You might have thought such devastating revelations would
have brought glory to the journalist who exposed them, especially among the
journalistic community. But instead it brought fury, with Greenwald classed, by
other journalists, as somehow undesirable.
The host of NBC's Meet the Press, David Gregory, wondered
whether Greenwald should be 'charged with a crime' for 'the extent he aided and
abetted Edward Snowden' and questioned whether he is a real journalist.
Jeffrey Toobin, of the New Yorker and CNN, compared Glenn
Greenwald's partner, who had been held at Heathrow for nine hours, to a
"drug mule".
And Willard Foxton, a blogger for the UK Telegraph,
described Greenwald as "odd" and began a column musing 'I sometimes
wonder why I don't like Glenn Greenwald'.
The source, Snowden, has been vilified too, even though he
put his liberty on the line to reveal the extent of the digital surveillance;
as has Chelsea Manning, now in jail for 35 years for leaking the US Embassy
cables to Wikileaks; as has Wikileaks' Julian Assange, about whom a senior
correspondent at Time tweeted, "I can't wait to write a defense of the
drone strike that takes out Julian Assange".
As David Carr wrote in the New York Times, "What are we
thinking?". Why are we so appalled by people exposing these big,
significant, devastating stories? There are different kinds of journalists –
those who try hard to present themselves as neutrally as possible, and those
who happily declare their political perspective in a transparent way. Surely we
want as many different kinds of people doing journalism as possible.
Instead, journalists are turning on journalists.
Very real threats to journalism
And all the while there are very real threats to journalism
that make these internal squabbles look petty.
As Guardian editor-in-chief Alan Rusbridger said,
"governments are conflating journalism with terrorism and using national
security to engage in mass surveillance. The implications just in terms of how
journalism is practised are enormous".
What happens to journalists' sources if all our metadata,
the tracks of our emails and phones, are available to this government,
unaccountable corporations and every subsequent government? Will secret courts
and politicians really prevent surveillance of conversations between a
journalist and a source, when journalists' partners are being held under
anti-terrorism legislation at Heathrow airport, and when journalists' sources
are being sent to jail for 35 years? And why on earth aren't journalists around
the world absolutely up in arms at this threat to journalism? By focusing on
our own loss of status, two bald men arguing over a comb, we could be missing
the far larger story of new technology making journalism near-impossible.

◆ **Data**
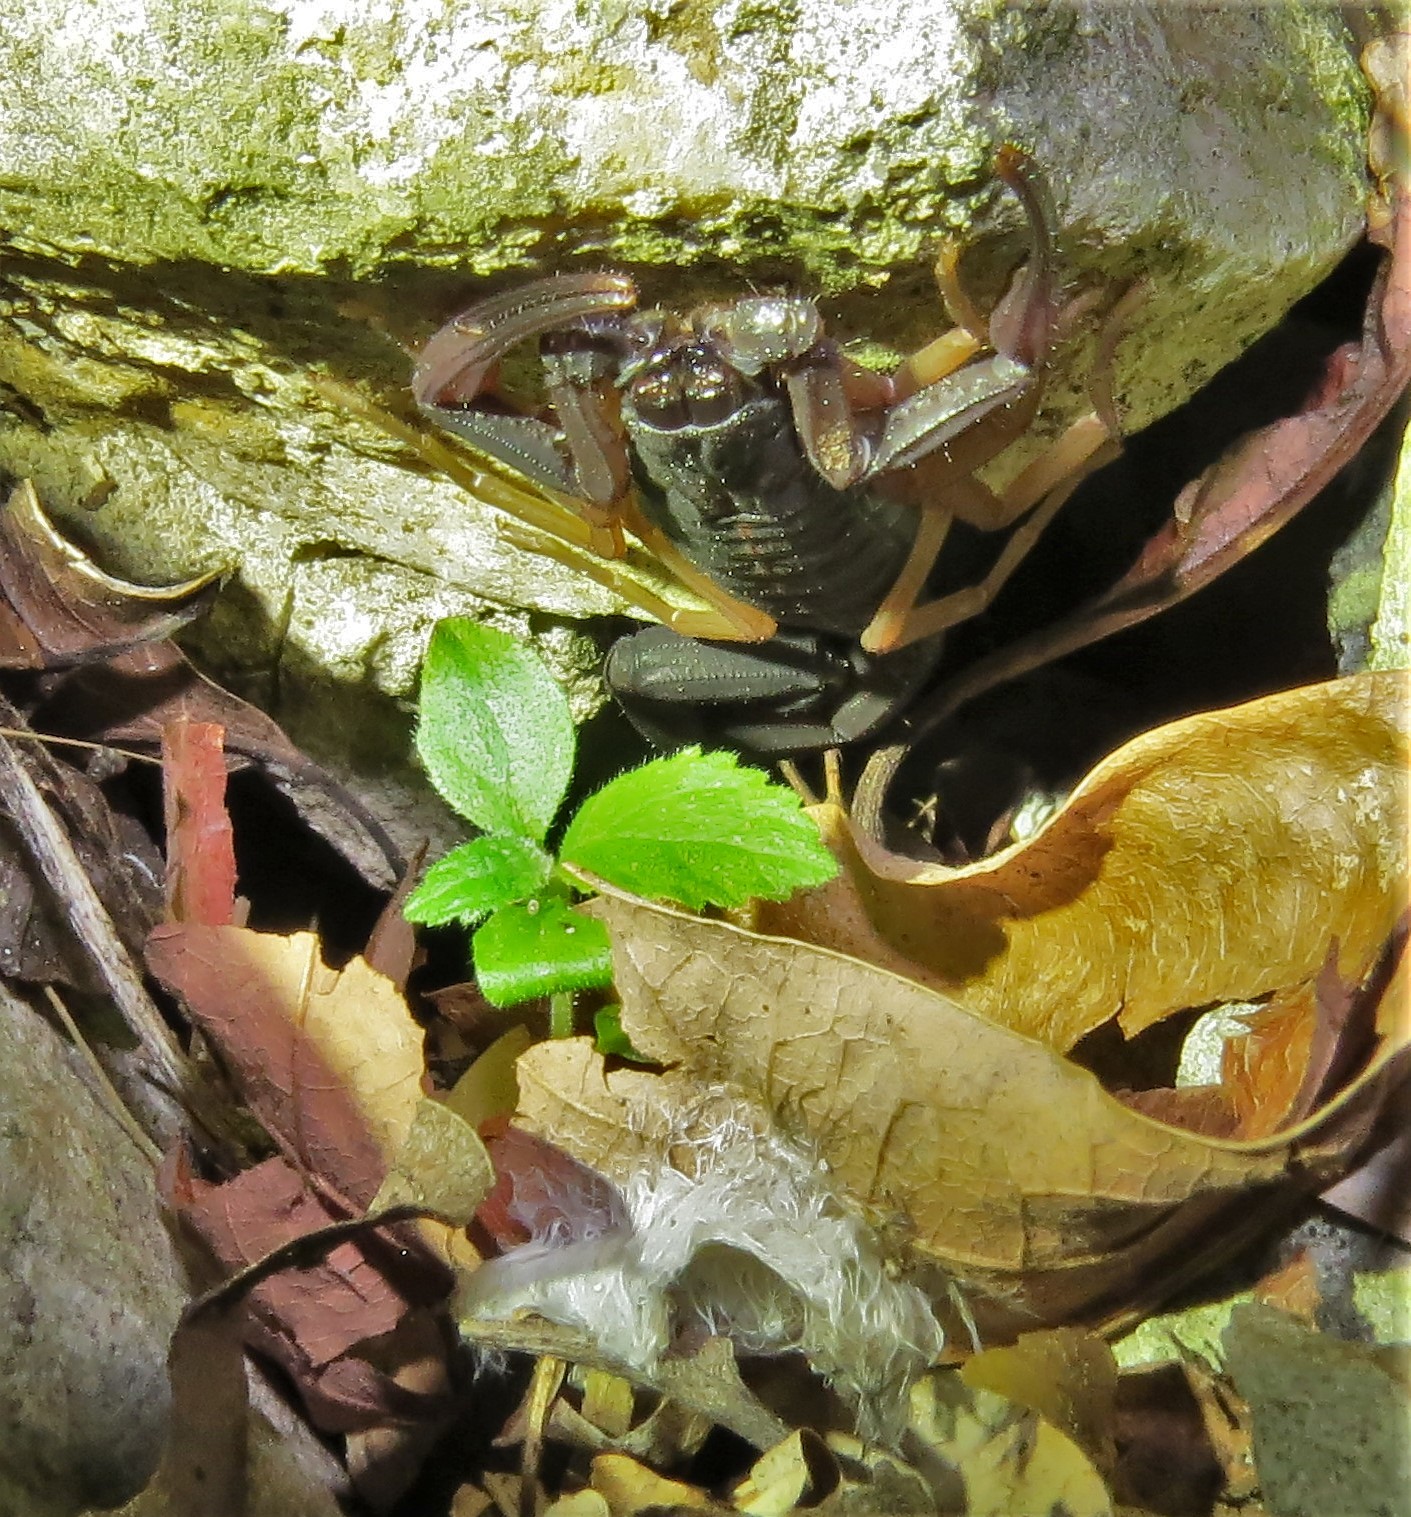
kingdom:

◆ **Given instruction**
Could you write the next few paragraphs of the passage about journalists turning on journalists, picking up right after its final sentence?

◆ **Output of the exercise**
What is a journalist?
"So what is a journalist?" is the question that's
being asked, in a classic example of the sort of self-examination that happens
in a time of crisis.
Margaret Sullivan says in the New York Times that "a
real journalist is one who understands, at a cellular level, and doesn't shy
away from, the adversarial relationship between government and press". I
like this definition because it's about a state of mind, not a closed shop.
Journalists need to be on the outside of all kinds of power - political,
institutional, corporate. We are here to find things out which otherwise
wouldn't be known - and while journalistic experience and techniques are
excellent qualifications for this, you don't need a press card to do it.
Yochai Benkler, who testified at Private Manning's trial in
July 2013, said that journalism isn't what you say about yourself, it's what
you do: "It's not a unique organisation or individual identity. It's a
behaviour."
Journalism as a behaviour. Journalism as something you do,
not something you are.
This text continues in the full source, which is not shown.